Cultural Safety Modules Flashcards
What is epistemology?
The theory of knowledge, especially with regard to its methods, validity, and scope, and the distinction between justified belief and opinion.
What is ontology?
The science of “being” in general; we are objects and subjects of the knowledge systems we live, work and grow within (what informs who we are as individuals, as members of a community etc).
What is axiology?
The study of the nature of values and value judgements and how these apply to decision-making and behaviour; our epistemologies and ontologies manifest in our axiology.
What does “Traditional Knowledge” or “Aboriginal and Torres Strait Islander Knowledge” consist of?
The practices, skills, innovations and know-how of Aboriginal and Torres Strait Islander peoples.
Specifically: language, song, stories, expressions of art, rituals/ceremonies/lore, management of the land including flora and fauna.
How is “Traditional Knowledge” or “Aboriginal and Torres Strait Islander Knowledge” shared?
Through oral transmission
Why should we be cautious when referring to Aboriginal and Torres Strait Islander peoples as “traditional” owners?
It risks relegating their knowledge and importance to the past. It is important to affirm that Aboriginal and Torres Strait Islander knowledges shape contemporary understandings and continue to be upheld in the present (Griffiths, 2023).
What is cultural safety?
The ongoing critical reflection of health practitioner knowledge, skills, attitudes, practising behaviours, and power differentials in delivering safe, accessible, and responsive healthcare free of racism.
As outlined by Eckermann (2010), what are some of the underlying assumptions behind cultural safety that apply to all health and community services?
1.Unchallenged, mainstream health services in colonial countries that employ the biomedical model of health care prolong colonisation.
2. Mainstream health services find it difficult to value the differences between people.
3. Each interaction between client and health professional is bicultural.
4. Health practitioners are in a privileged and powerful position in society
5. Negative attitudes held by people in power have a major impact on the identity of others
6. Those in positions of power have a choice of either perpetuating or changing their dominating practices
7. Respect leads to trust, which in turn leads to negotiation.
Describe Ramsden’s (2003) model for cultural safety.
- Cultural awareness - is the beginning step towards understanding that there is a difference
- Cultural sensitivity - alerts individuals to the legitimacy of difference and begins the process of self-exploration
- Cultural safety - is an outcome that enables safe service to be defined by those who receive the service
Describe Coffin’s (2007) model for cultural safety.

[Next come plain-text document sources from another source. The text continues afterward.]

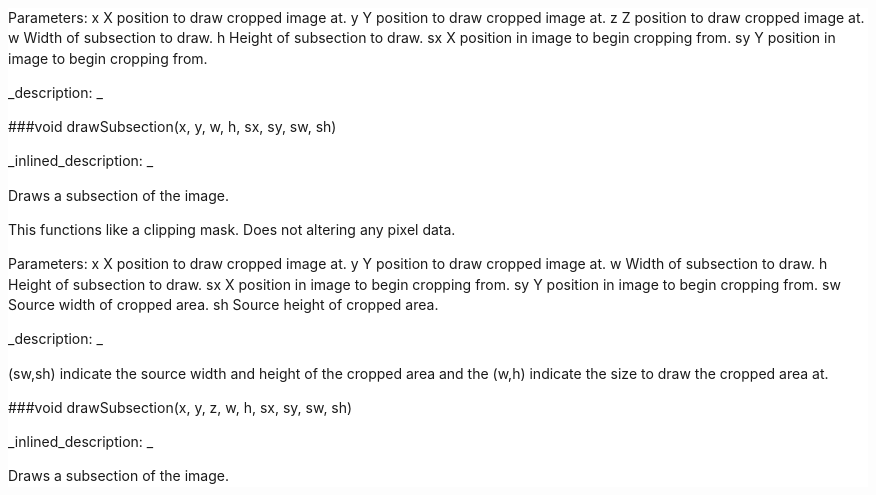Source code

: 
Parameters:
x X position to draw cropped image at.
y Y position to draw cropped image at.
z Z position to draw cropped image at.
w Width of subsection to draw.
h Height of subsection to draw.
sx X position in image to begin cropping from.
sy Y position in image to begin cropping from.





_description: _









###void drawSubsection(x, y, w, h, sx, sy, sw, sh)



_inlined_description: _

Draws a subsection of the image.

This functions like a clipping mask. Does not altering any pixel
data.


Parameters:
x X position to draw cropped image at.
y Y position to draw cropped image at.
w Width of subsection to draw.
h Height of subsection to draw.
sx X position in image to begin cropping from.
sy Y position in image to begin cropping from.
sw Source width of cropped area.
sh Source height of cropped area.





_description: _

(sw,sh) indicate the source width and height of the cropped area and the (w,h) indicate the size to draw the cropped area at.







###void drawSubsection(x, y, z, w, h, sx, sy, sw, sh)



_inlined_description: _

Draws a subsection of the image.
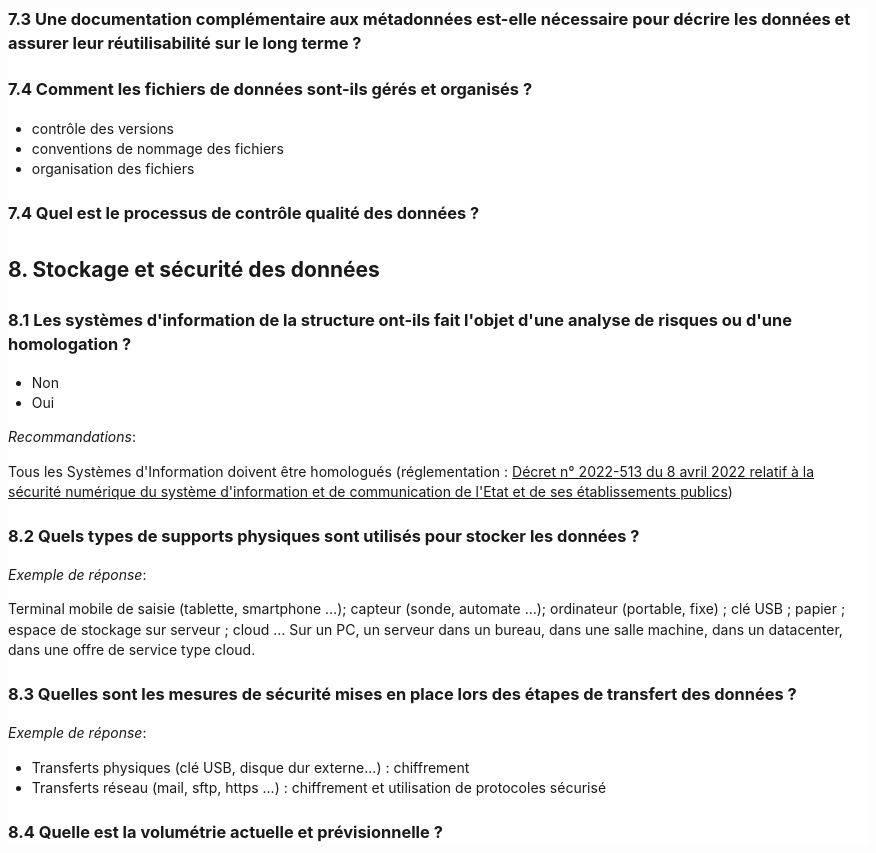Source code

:   <td> 
   </td>
  </tr>
</table>


### 7.3 Une documentation complémentaire aux métadonnées est-elle nécessaire pour décrire les données et assurer leur réutilisabilité sur le long terme ?

### 7.4 Comment les fichiers de données sont-ils gérés et organisés ?
* contrôle des versions
* conventions de nommage des fichiers
* organisation des fichiers

### 7.4 Quel est le processus de contrôle qualité des données ?

## 8. Stockage et sécurité des données

### 8.1 Les systèmes d'information de la structure ont-ils fait l'objet d'une analyse de risques ou d'une homologation ?

* Non
* Oui

_Recommandations_:

Tous les Systèmes d'Information doivent être homologués (réglementation : [Décret n° 2022-513 du 8 avril 2022 relatif à la sécurité numérique du système d'information et de communication de l'Etat et de ses établissements publics](https://www.legifrance.gouv.fr/jorf/id/JORFTEXT000045537693#:~:text=Elle%20atteste%20que%20les%20risques,s%C3%A9curit%C3%A9%20des%20syst%C3%A8mes%20d'information.))

### 8.2 Quels types de supports physiques sont utilisés pour stocker les données  ?

_Exemple de réponse_:

Terminal mobile de saisie (tablette, smartphone …); capteur (sonde, automate …); ordinateur (portable, fixe) ; clé USB ; papier ; espace de stockage sur serveur ; cloud … Sur un PC, un serveur dans un bureau, dans une salle machine, dans un datacenter, dans une offre de service type cloud.

### 8.3 Quelles sont les mesures de sécurité mises en place lors des étapes de transfert des données ?

_Exemple de réponse_:

* Transferts physiques (clé USB, disque dur externe...) : chiffrement
* Transferts réseau (mail, sftp, https ...) : chiffrement et utilisation de protocoles sécurisé

### 8.4 Quelle est la volumétrie actuelle et prévisionnelle ?
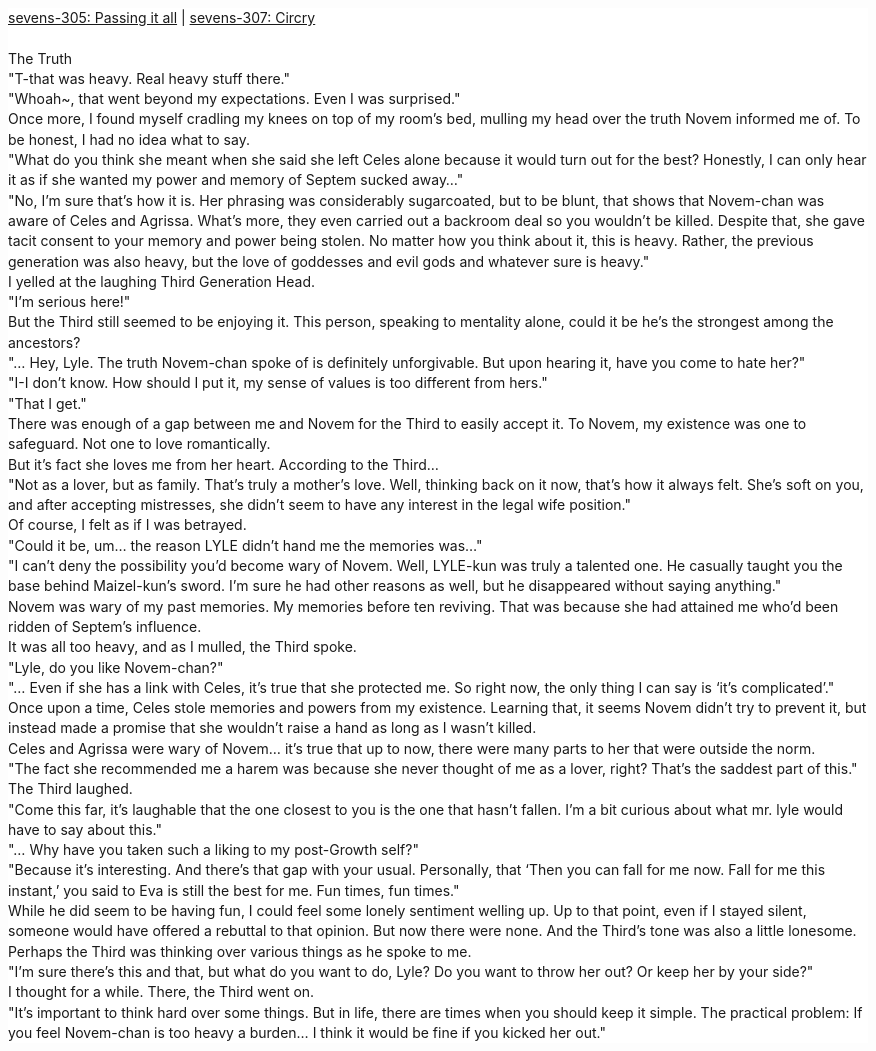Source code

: [sevens-305: Passing it all](./sevens-305-passing-it-all.md) | [sevens-307: Circry](./sevens-307-circry.md) <br/>
<br/>
The Truth<br/>
"T-that was heavy. Real heavy stuff there."<br/>
"Whoah~, that went beyond my expectations. Even I was surprised."<br/>
Once more, I found myself cradling my knees on top of my room’s bed, mulling my head over the truth Novem informed me of. To be honest, I had no idea what to say.<br/>
"What do you think she meant when she said she left Celes alone because it would turn out for the best? Honestly, I can only hear it as if she wanted my power and memory of Septem sucked away…"<br/>
"No, I’m sure that’s how it is. Her phrasing was considerably sugarcoated, but to be blunt, that shows that Novem-chan was aware of Celes and Agrissa. What’s more, they even carried out a backroom deal so you wouldn’t be killed. Despite that, she gave tacit consent to your memory and power being stolen. No matter how you think about it, this is heavy. Rather, the previous generation was also heavy, but the love of goddesses and evil gods and whatever sure is heavy."<br/>
I yelled at the laughing Third Generation Head.<br/>
"I’m serious here!"<br/>
But the Third still seemed to be enjoying it. This person, speaking to mentality alone, could it be he’s the strongest among the ancestors?<br/>
"… Hey, Lyle. The truth Novem-chan spoke of is definitely unforgivable. But upon hearing it, have you come to hate her?"<br/>
"I-I don’t know. How should I put it, my sense of values is too different from hers."<br/>
"That I get."<br/>
There was enough of a gap between me and Novem for the Third to easily accept it. To Novem, my existence was one to safeguard. Not one to love romantically.<br/>
But it’s fact she loves me from her heart. According to the Third…<br/>
"Not as a lover, but as family. That’s truly a mother’s love. Well, thinking back on it now, that’s how it always felt. She’s soft on you, and after accepting mistresses, she didn’t seem to have any interest in the legal wife position."<br/>
Of course, I felt as if I was betrayed.<br/>
"Could it be, um… the reason LYLE didn’t hand me the memories was…"<br/>
"I can’t deny the possibility you’d become wary of Novem. Well, LYLE-kun was truly a talented one. He casually taught you the base behind Maizel-kun’s sword. I’m sure he had other reasons as well, but he disappeared without saying anything."<br/>
Novem was wary of my past memories. My memories before ten reviving. That was because she had attained me who’d been ridden of Septem’s influence.<br/>
It was all too heavy, and as I mulled, the Third spoke.<br/>
"Lyle, do you like Novem-chan?"<br/>
"… Even if she has a link with Celes, it’s true that she protected me. So right now, the only thing I can say is ‘it’s complicated’."<br/>
Once upon a time, Celes stole memories and powers from my existence. Learning that, it seems Novem didn’t try to prevent it, but instead made a promise that she wouldn’t raise a hand as long as I wasn’t killed.<br/>
Celes and Agrissa were wary of Novem… it’s true that up to now, there were many parts to her that were outside the norm.<br/>
"The fact she recommended me a harem was because she never thought of me as a lover, right? That’s the saddest part of this."<br/>
The Third laughed.<br/>
"Come this far, it’s laughable that the one closest to you is the one that hasn’t fallen. I’m a bit curious about what mr. lyle would have to say about this."<br/>
"… Why have you taken such a liking to my post-Growth self?"<br/>
"Because it’s interesting. And there’s that gap with your usual. Personally, that ‘Then you can fall for me now. Fall for me this instant,’ you said to Eva is still the best for me. Fun times, fun times."<br/>
While he did seem to be having fun, I could feel some lonely sentiment welling up. Up to that point, even if I stayed silent, someone would have offered a rebuttal to that opinion. But now there were none. And the Third’s tone was also a little lonesome.<br/>
Perhaps the Third was thinking over various things as he spoke to me.<br/>
"I’m sure there’s this and that, but what do you want to do, Lyle? Do you want to throw her out? Or keep her by your side?"<br/>
I thought for a while. There, the Third went on.<br/>
"It’s important to think hard over some things. But in life, there are times when you should keep it simple. The practical problem: If you feel Novem-chan is too heavy a burden… I think it would be fine if you kicked her out."<br/>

- Cultural awareness - are individuals that are self-aware of their own culture and are willing to be able to recognise and accept cultural differences.
- Cultural safety - the application of knowledge, skills and attitudes to empower Aboriginal and Torres Strait Islander peoples.
- Cultural security - a systematic, organisational approach to ensure individual and community needs are met and sustained.
As per Coffin’s (2007) model of cultural safety, is cultural awareness sufficient in creating change?
Cultural awareness alone is inadequate in terms of achieving genuine change in Aboriginal and Torres Strait Islander peoples’ experience of services and outcomes.
“The basic understanding does not lead into action. There is no common or accepted practice and what actions are taken depends upon the individual and their knowledge of Aboriginal culture and cultural security” (Coffin, 2007).
How does the Victorian Aboriginal Child Care Agency report the concept of cultural safety?
“It is used in the context of promoting mainstream environments which are culturally competent. But there is also a need to ensure that Aboriginal community environments are also culturally safe and promote the strengthening of culture”
What does cultural safety involve according to Eckermann (2010)?
It involves a shift in the power structures of healthcare.
What does Saleebey (1996) say is an advantage of a strengths-based approach to health and community services?
It challenges the deficit and pathology-based thinking of the biomedical model and the “destructive emphasis on what is wrong, missing, or abnormal”.
What is the strengths-based alternative to the deficit-based thought, “the client has a problem”?
The client has talents and resources.